Exercise> Below are records with pictures; copy word for word only the lines between the line with "(689, 419) = (814, 457): pillow -> none" and the line with "camera: 35 degrees left, 10 degrees down", inclusive, and drop the pictures.
### Dataset records ###
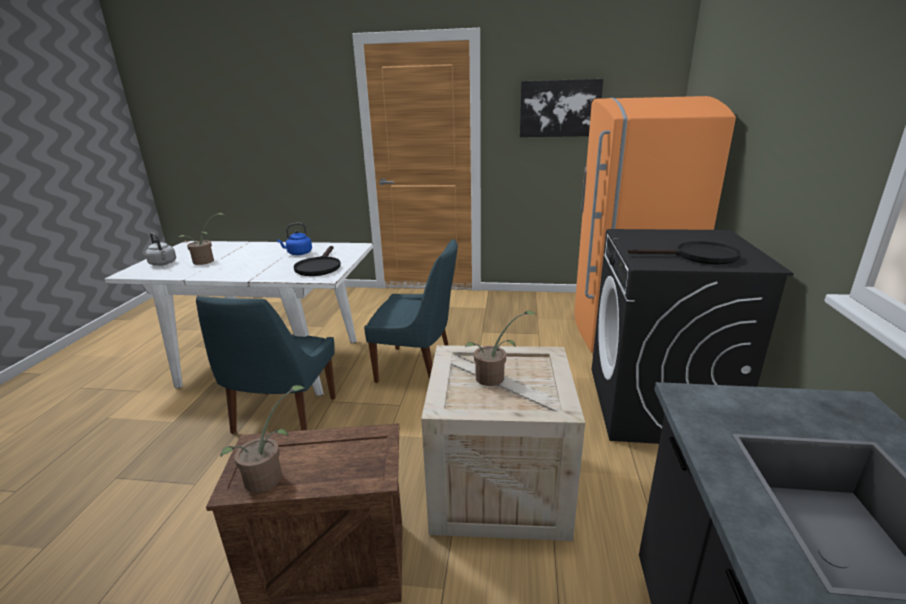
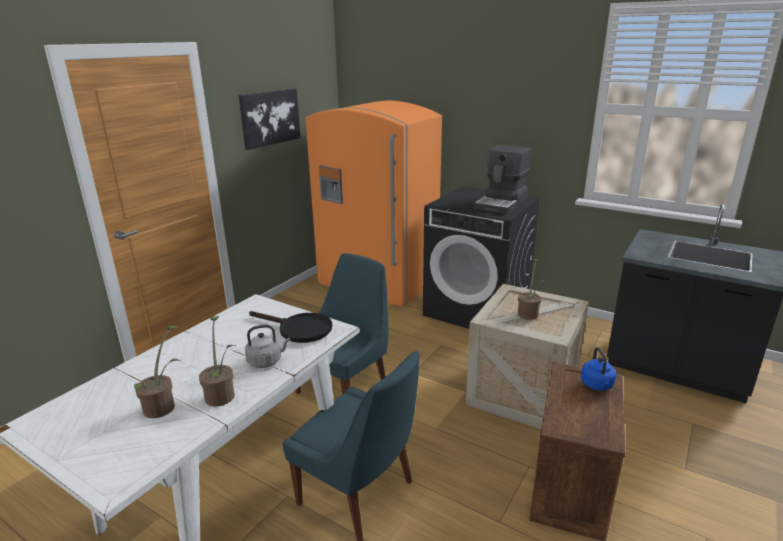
camera: 65 degrees left, 0 degrees up
(163, 264) = (114, 448): grey kettle -> grey kettle (266, 361)
(269, 477) = (599, 422): potted plant -> potted plant (221, 394)
(298, 253) = (230, 337): blue kettle -> blue kettle (597, 385)
(697, 257) = (502, 203): black frying pan -> coffee machine

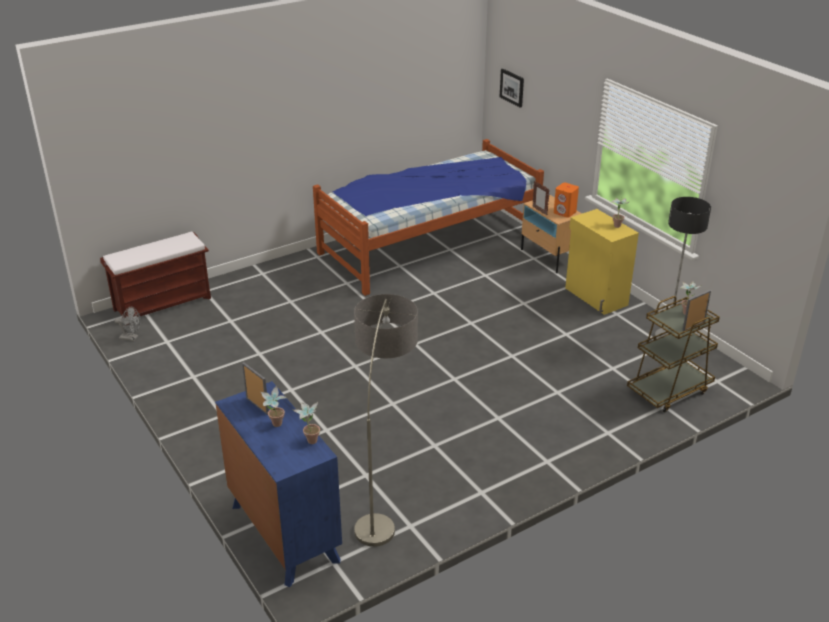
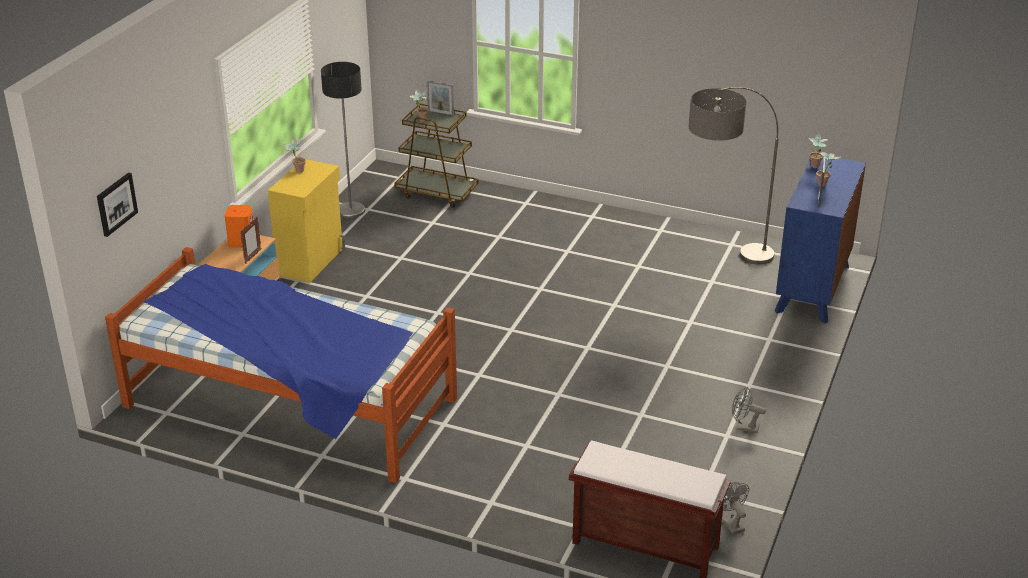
camera: 125 degrees left, 0 degrees up
(189, 387) = (743, 427): none -> grey fan

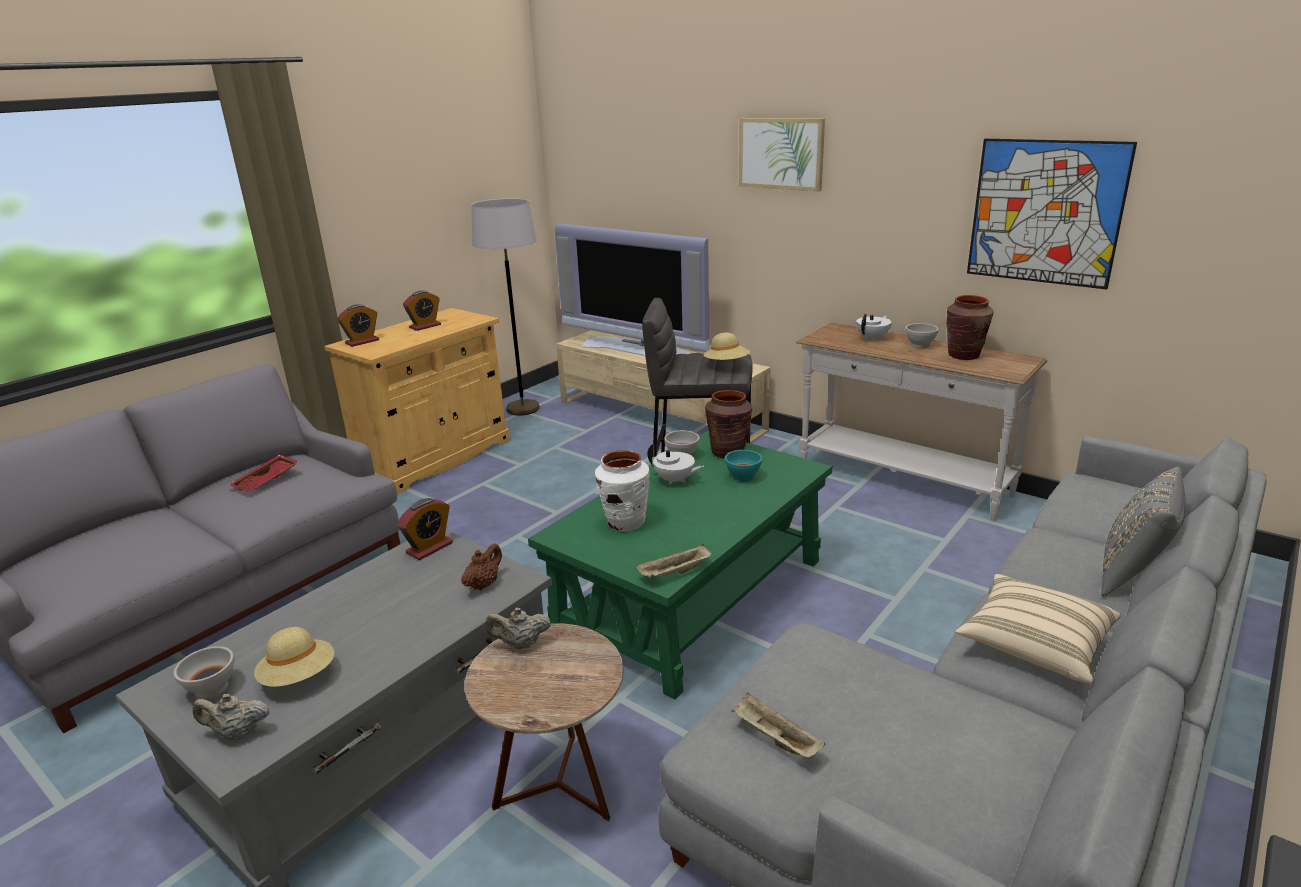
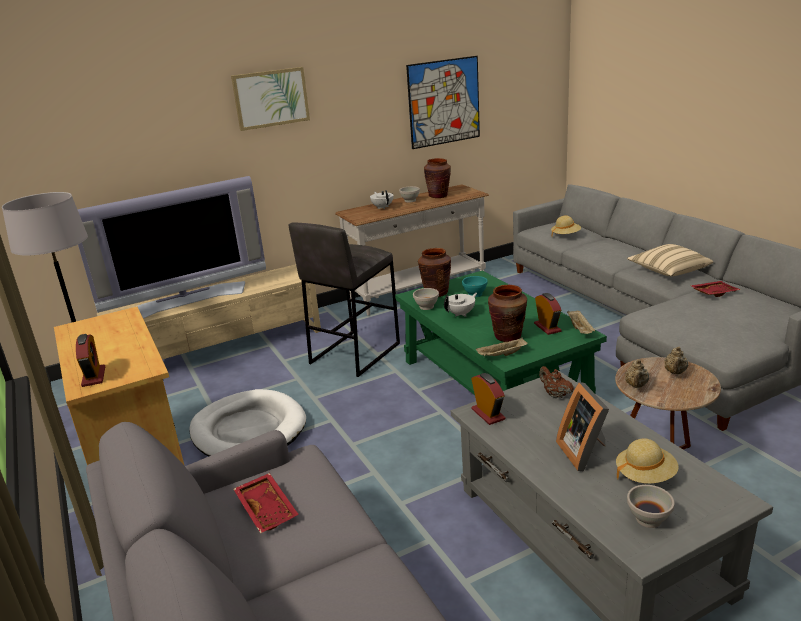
camera: 65 degrees left, 0 degrees up
(237, 733) = (706, 502): beige teapot -> beige teapot (675, 372)
(351, 625) = (585, 452): none -> picture frame
(425, 326) = (99, 341): alarm clock -> alarm clock (547, 327)
(522, 477) = (248, 430): none -> white dog bed
(625, 523) = (507, 336): white vase -> brown vase
(726, 364) = (365, 248): beige hat -> beige hat (565, 235)
(774, 738) = (726, 334): beige tray -> beige tray (501, 355)
(969, 712) = (713, 293): none -> red tray
(1132, 575) = (623, 243): grey pillow -> none

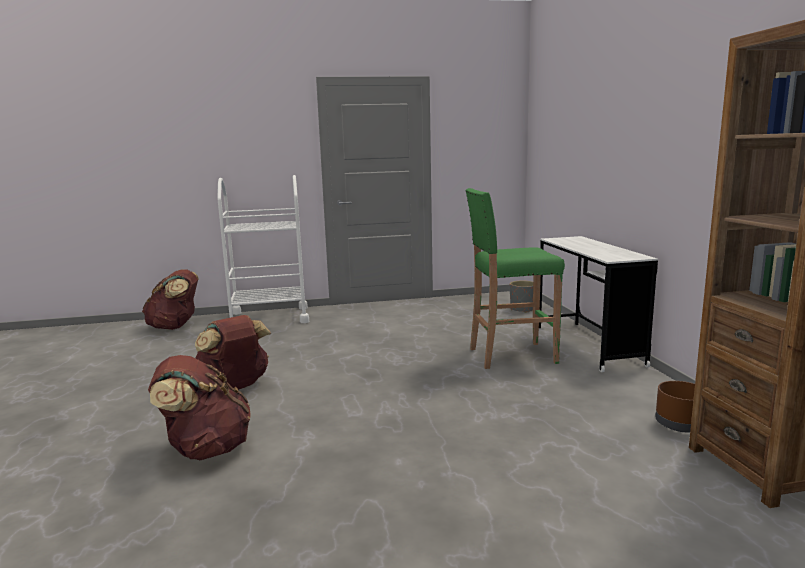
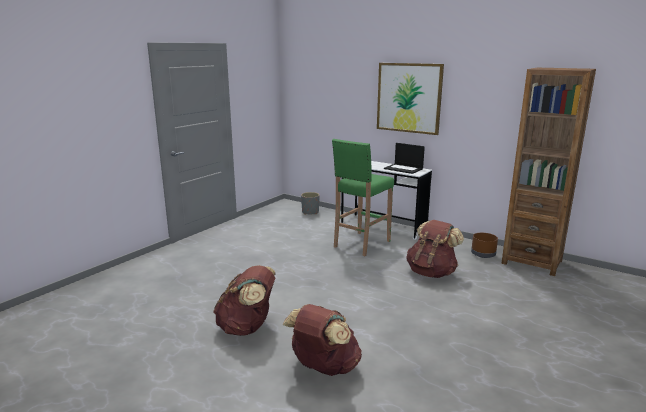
camera: 45 degrees left, 5 degrees up
(175, 327) = (64, 305): brown backpack -> brown backpack (431, 273)
(269, 317) = (142, 268): white cart -> none
(611, 252) = (404, 169): none -> laptop
(638, 134) = (409, 98): none -> picture

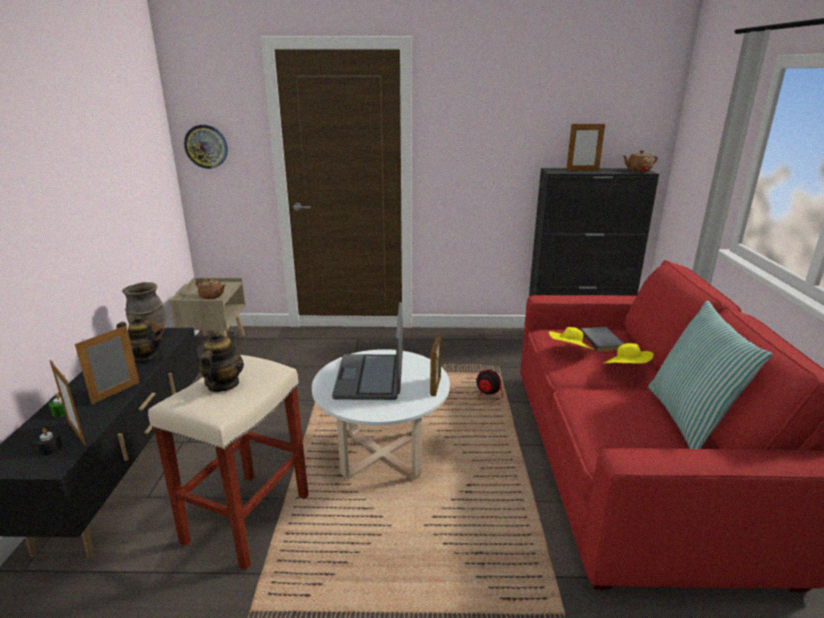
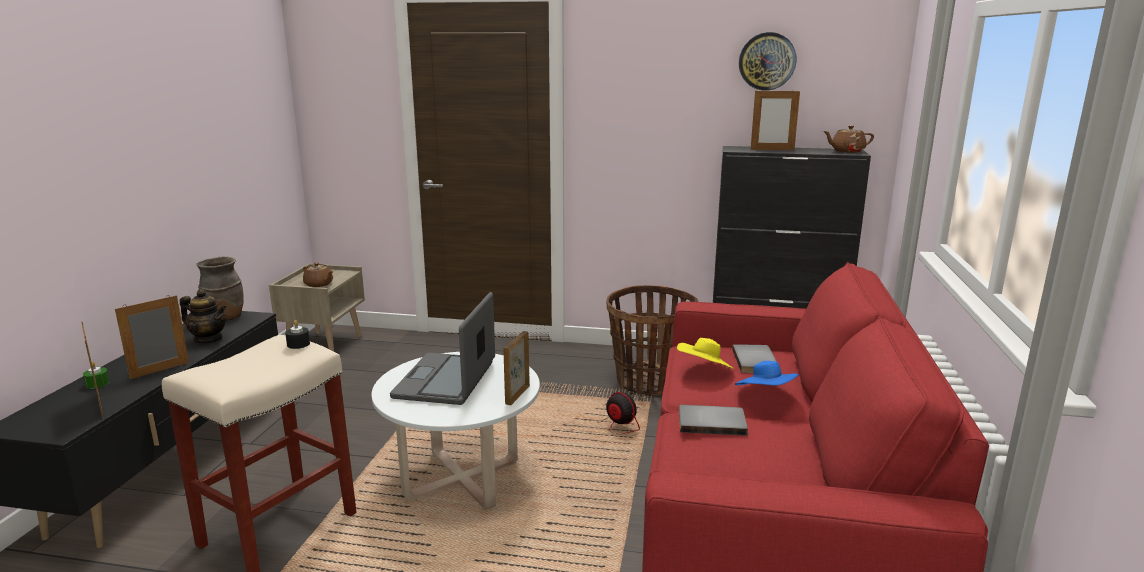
camera: 10 degrees right, 5 degrees down
(50, 448) = (67, 416): black candle -> black candle (298, 344)
(206, 146) = (330, 112): wall clock -> wall clock (767, 61)
(223, 385) = (249, 362): teapot -> none
(492, 356) = (649, 381): none -> basket
(600, 396) = (711, 422): none -> grey book
(626, 369) = (765, 395): yellow hat -> blue hat
(689, 419) = (814, 457): pillow -> none

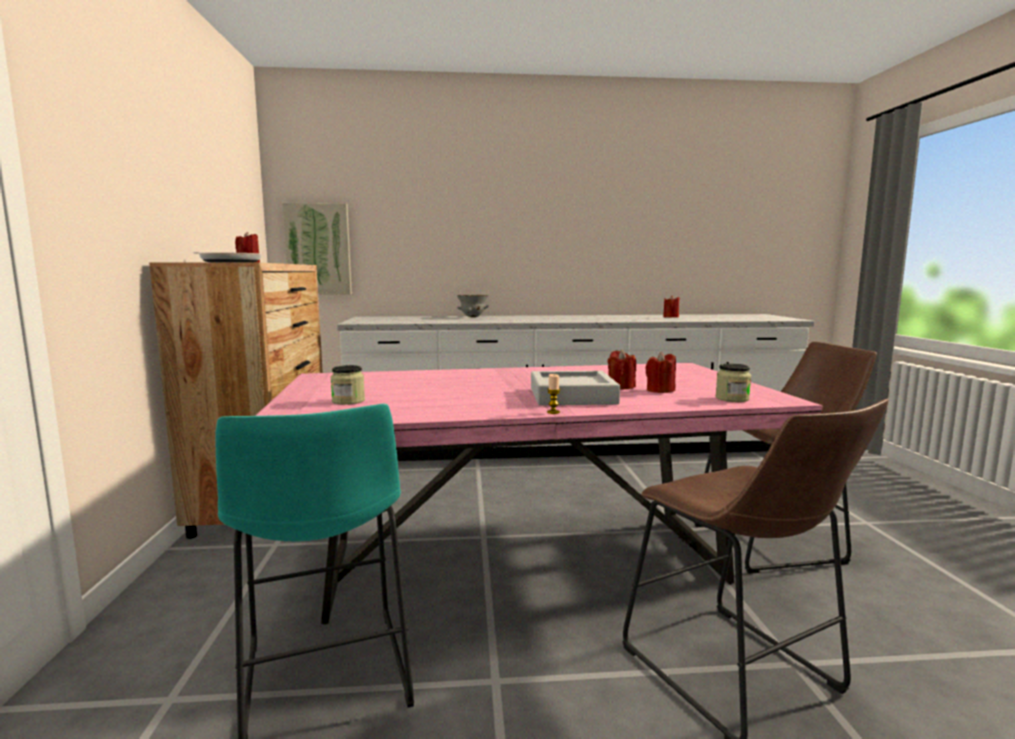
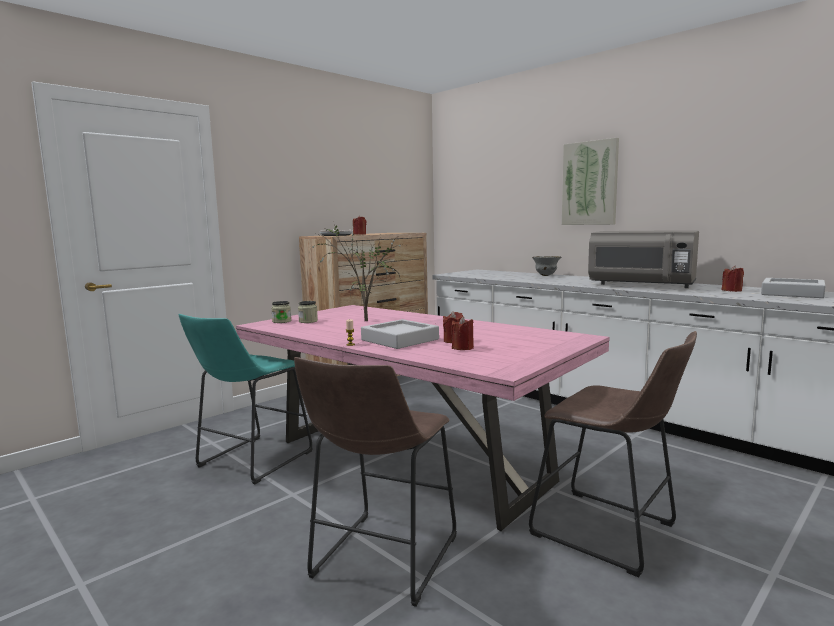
camera: 50 degrees right, 0 degrees up
(318, 249) = (459, 218): picture -> picture (590, 183)
(425, 387) = (362, 321): none -> potted plant
(597, 318) = (641, 285): none -> grey microwave
(707, 316) = (792, 293): none -> grey tray
(732, 399) = (476, 362): jar -> jar (281, 321)

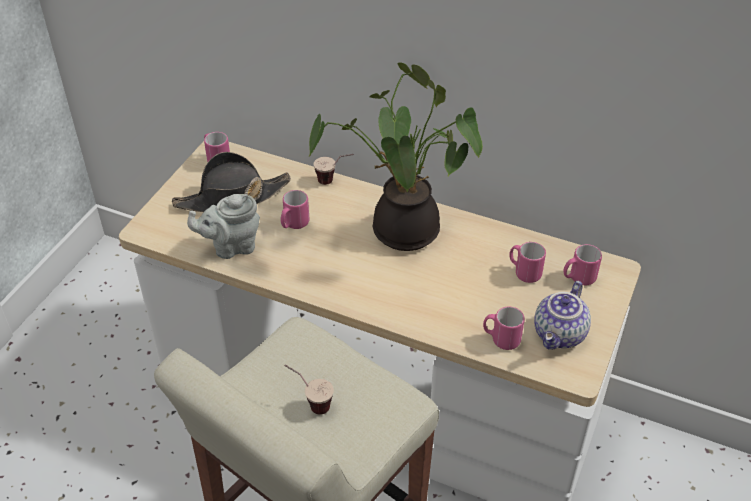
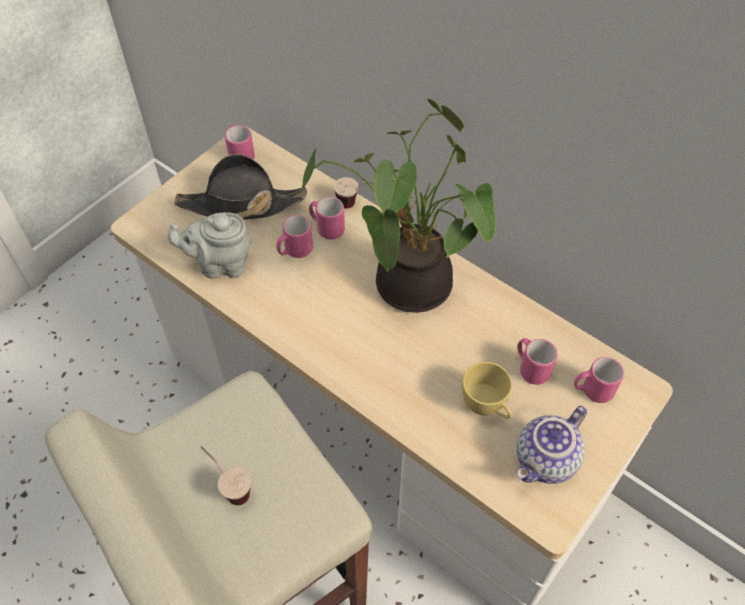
camera: 15 degrees right, 10 degrees up
(498, 307) = (486, 407): none -> yellow cup
(501, 339) = (475, 450): pink mug -> pink mug (326, 228)

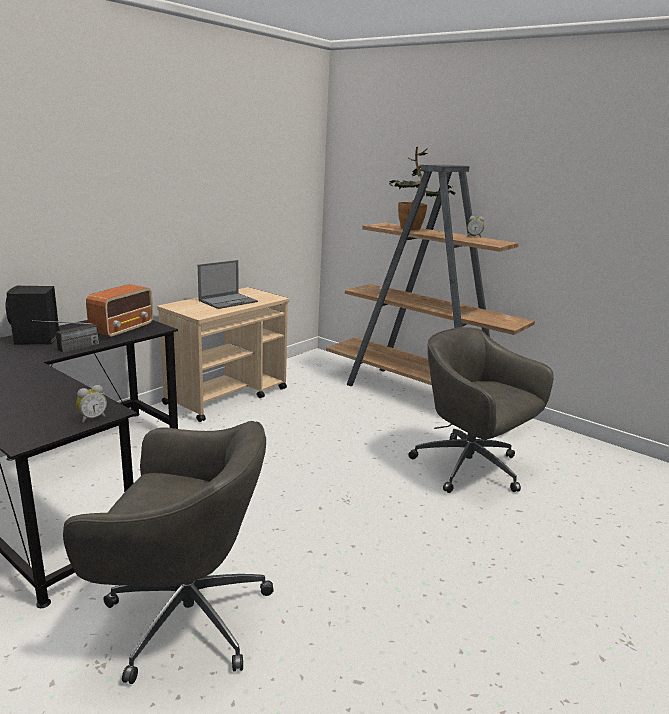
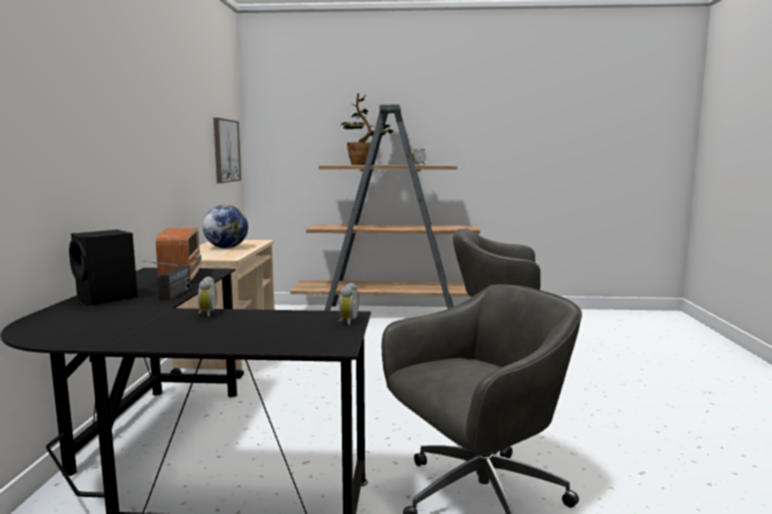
camera: 35 degrees left, 10 degrees down
(43, 376) = (206, 314): none -> alarm clock
(228, 301) = (226, 248): laptop -> globe
(287, 200) = (226, 151): none -> picture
###
Worked solution>
(689, 419) = (814, 457): pillow -> none

camera: 50 degrees right, 0 degrees up
(318, 249) = (459, 218): picture -> picture (590, 183)
(425, 387) = (362, 321): none -> potted plant
(597, 318) = (641, 285): none -> grey microwave
(707, 316) = (792, 293): none -> grey tray
(732, 399) = (476, 362): jar -> jar (281, 321)

camera: 15 degrees right, 10 degrees up
(498, 307) = (486, 407): none -> yellow cup
(501, 339) = (475, 450): pink mug -> pink mug (326, 228)

camera: 35 degrees left, 10 degrees down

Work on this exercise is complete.